The other concern they mentioned over and over was the question of accountability. How can they trust that parents are actually doing their job? It's as if they have never heard of standardized testing or portfolio review. While we don't have a legal requirement for portfolio review here in TN, I think most families willing to pursue this option would welcome a review of the coursework their child is doing as long as the school district didn't make the review taxing, burdensome or impose some extra onerous restrictions on what the student should be doing or learning in order to participate. A quick review of the TSSAA policy suggests that there are already standards in place and the school board simply needs to recognize and comply with them in order to allow homeschoolers to play. No need to re-invent the wheel here, just follow what's already been thought through and laid out.

Based on the tone of the room yesterday, they will probably vote against it.

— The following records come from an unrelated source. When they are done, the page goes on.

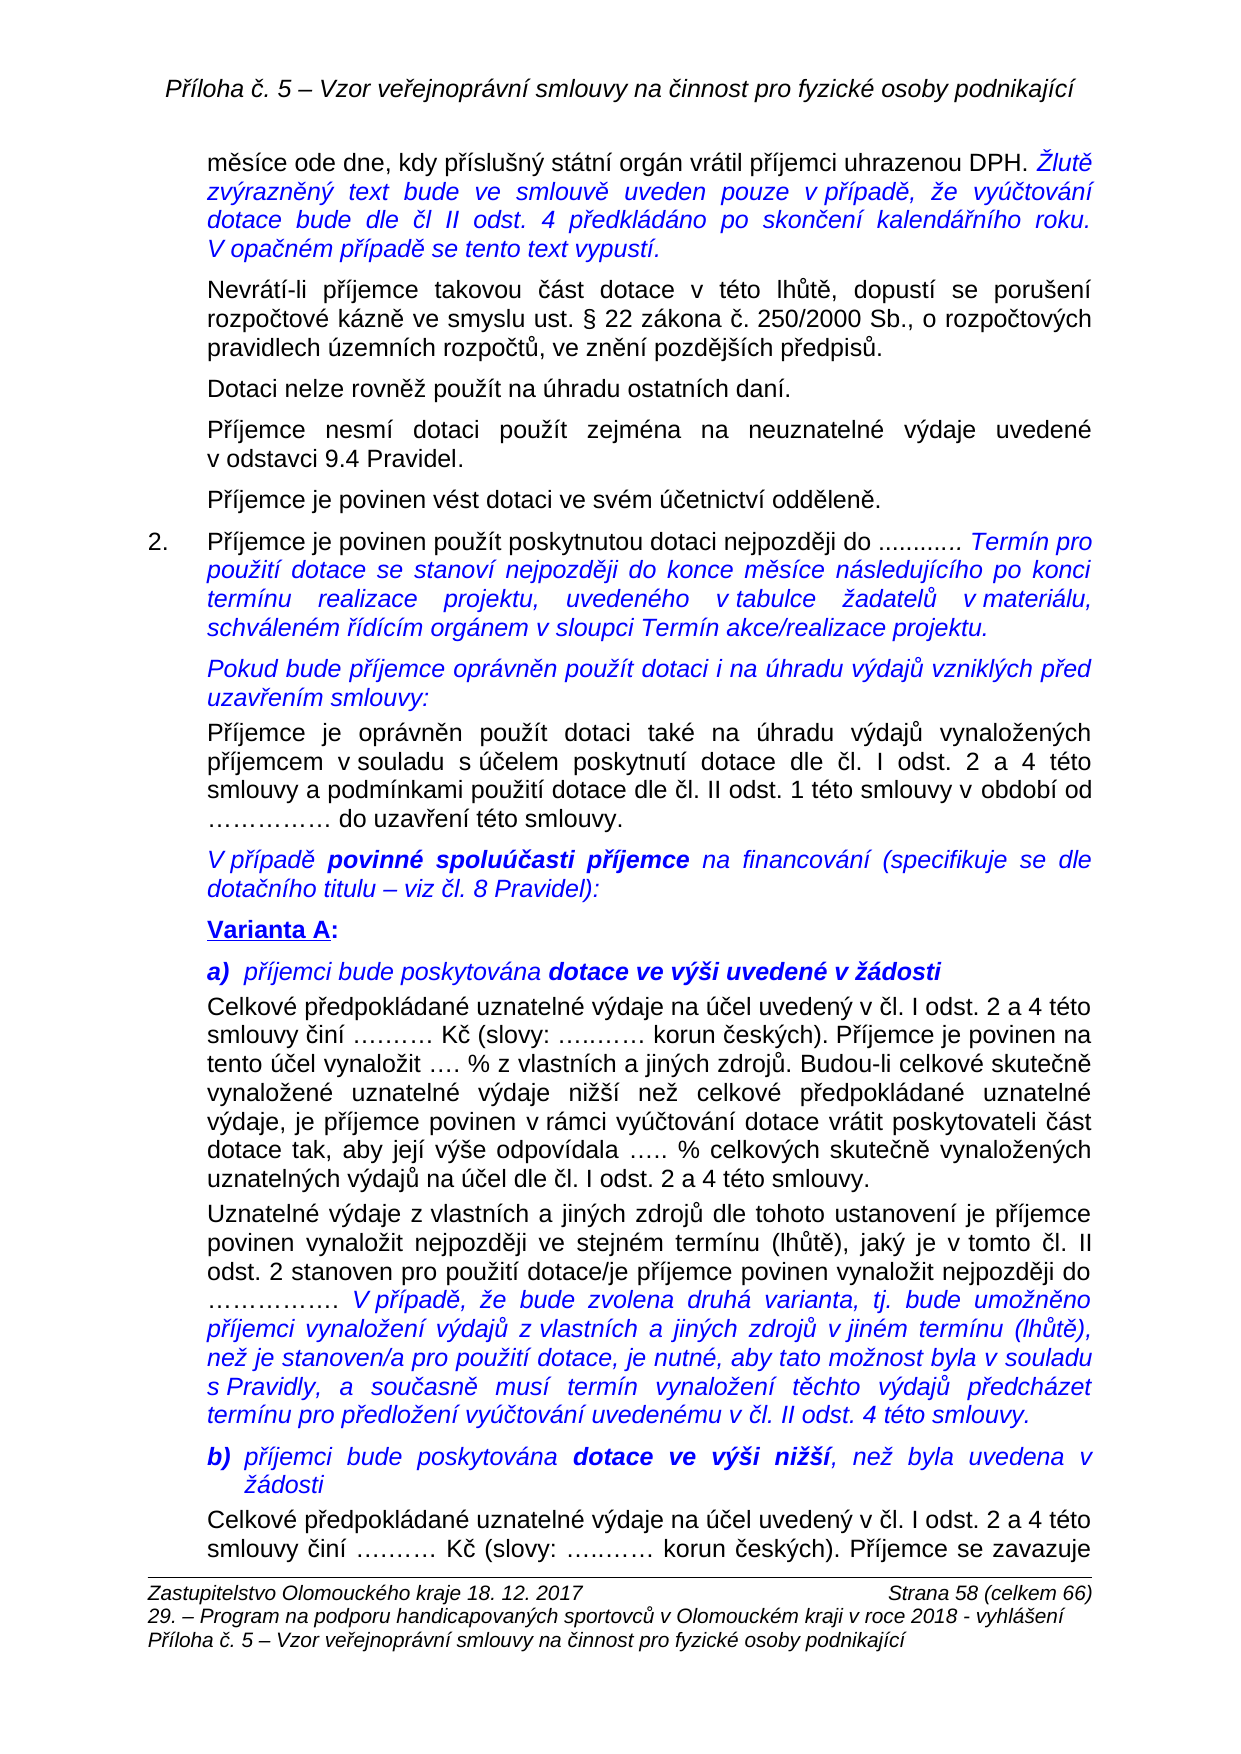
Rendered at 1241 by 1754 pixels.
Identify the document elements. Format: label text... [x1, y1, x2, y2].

list Příjemce je povinen použít poskytnutou dotaci nejpozději do ............ Termín pro použití dotace se stanoví nejpozději do konce měsíce následujícího po konci termínu realizace projektu, uvedeného v tabulce žadatelů v materiálu, schváleném řídícím orgánem v sloupci Termín akce/realizace projektu. [148, 526, 1092, 641]
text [207, 148, 1092, 263]
text Dotaci nelze rovněž použít na úhradu ostatních daní. [207, 374, 1092, 403]
text Celkové předpokládané uznatelné výdaje na účel uvedený v čl. I odst. 2 a 4 této smlouvy činí ….…… Kč (slovy: …..…… korun českých). Příjemce je povinen na tento účel vynaložit …. % z vlastních a jiných zdrojů. Budou-li celkové skutečně vynaložené uznatelné výdaje nižší než celkové předpokládané uznatelné výdaje, je příjemce povinen v rámci vyúčtování dotace vrátit poskytovateli část dotace tak, aby její výše odpovídala ….. % celkových skutečně vynaložených uznatelných výdajů na účel dle čl. I odst. 2 a 4 této smlouvy. [207, 991, 1092, 1193]
text Varianta A: [207, 915, 1092, 944]
list příjemci bude poskytována dotace ve výši nižší, než byla uvedena v žádosti [207, 1441, 1092, 1499]
text Uznatelné výdaje z vlastních a jiných zdrojů dle tohoto ustanovení je příjemce povinen vynaložit nejpozději ve stejném termínu (lhůtě), jaký je v tomto čl. II odst. 2 stanoven pro použití dotace/je příjemce povinen vynaložit nejpozději do ……………. V případě, že bude zvolena druhá varianta, tj. bude umožněno příjemci vynaložení výdajů z vlastních a jiných zdrojů v jiném termínu (lhůtě), než je stanoven/a pro použití dotace, je nutné, aby tato možnost byla v souladu s Pravidly, a současně musí termín vynaložení těchto výdajů předcházet termínu pro předložení vyúčtování uvedenému v čl. II odst. 4 této smlouvy. [207, 1199, 1092, 1429]
text V případě povinné spoluúčasti příjemce na financování (specifikuje se dle dotačního titulu – viz čl. 8 Pravidel): [207, 845, 1092, 903]
text Příjemce nesmí dotaci použít zejména na neuznatelné výdaje uvedené v odstavci 9.4 Pravidel. [207, 415, 1092, 473]
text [207, 1505, 1092, 1563]
list příjemci bude poskytována dotace ve výši uvedené v žádosti [207, 956, 1092, 985]
text Příjemce je oprávněn použít dotaci také na úhradu výdajů vynaložených příjemcem v souladu s účelem poskytnutí dotace dle čl. I odst. 2 a 4 této smlouvy a podmínkami použití dotace dle čl. II odst. 1 této smlouvy v období od …………… do uzavření této smlouvy. [207, 718, 1092, 833]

And while it will be sad to lose this local battle, I don't think it will be long until it will be mandated and legislated in Nashville...and then the school board will have to comply. Both city (who is completely against the idea right now) and county schools will have to open their doors and welcome homeschoolers no matter how they really feel.

Monday, August 8, 2011

Plan Your Work and Work Your Plan

Free spirited. Fun loving. Flies by the seat of her pants. Spontaneous. Open ended. Flexible.

These are all descriptive phrases that others have used to talk about me at various points in my life. What you don't see there are words like...scheduled, consistent, on time, reliable, dependable, orderly, organized. Why? Because those words do NOT describe me. Oh how I wish I were more of all those 'grown-up' traits, especially when the responsibilities I have begin to overwhelm me.

I have always resisted a schedule. Truth be told, I have a planner graveyard going in a box in the garage. It has always felt so stifling to be 'told' what to do with my time! I *do* like to be flexible and spontaneous! I want to drop everything and have coffee with a girlfriend who needs to chat. I'd love nothing better than to declare it a silly holiday and take my kids out for milkshakes at the drop of a hat.

What I have come to realize is that living this way is neither effective or productive. I was definitely created with a bent for people and relationships over tasks and keeping busy. I recognize that and am trying to find a way to embrace my love for people and pursuing friendships and balance that against the demands of homeschooling my children and managing my the demands outside my home that I have become involved in. Most are important things that are a natural extension of what I do at home like helping lead our local homeschool support group, speak at monthly meetings and teach at our co-op. Some reflect my desire to help others, like serve on a community board for storm recovery (our community was hit hard by the April,2011 tornadoes). ALL take a level of commitment and intention that I sometimes feel is above and beyond my natural abilities!

Praise the Lord that "in our weakness, He is strong." I couldn't do so much of what I do with out the daily grace of God. I hear young moms say all the time, I could never do what you do, I don't have the __________!" Fill in patience, organization, ability, belief in myself that I could actually TEACH my name it, I've probably heard it. Let me tell you something: I CAN'T DO THIS EITHER! I'm no hero or saint. My house is messy, my kids rooms are dirty (one more than the others...her room gives me hives!), we have cereal or mac and cheese for dinner a lot more than we should, we sleep in, clean laundry is moved from the bed to the basket to the bed again before it is ever folded and put away.

What I have found when it come to those daily responsibilities is that a checklist is a good thing. It gives a sense of purpose to the day with out restraining one to an hourly schedule. It helps a free spirit like me (who would frequently be distracted by facebook or twitter or sparkly things) stay focused and intentional. And I actually get things done! It gives the best of both worlds though as a 'list' system lends flexibility and leaves room for spontaneity while still giving direction and purpose to the flow of your day/week/month.

What do YOU do to stay organized while still embracing who you really are??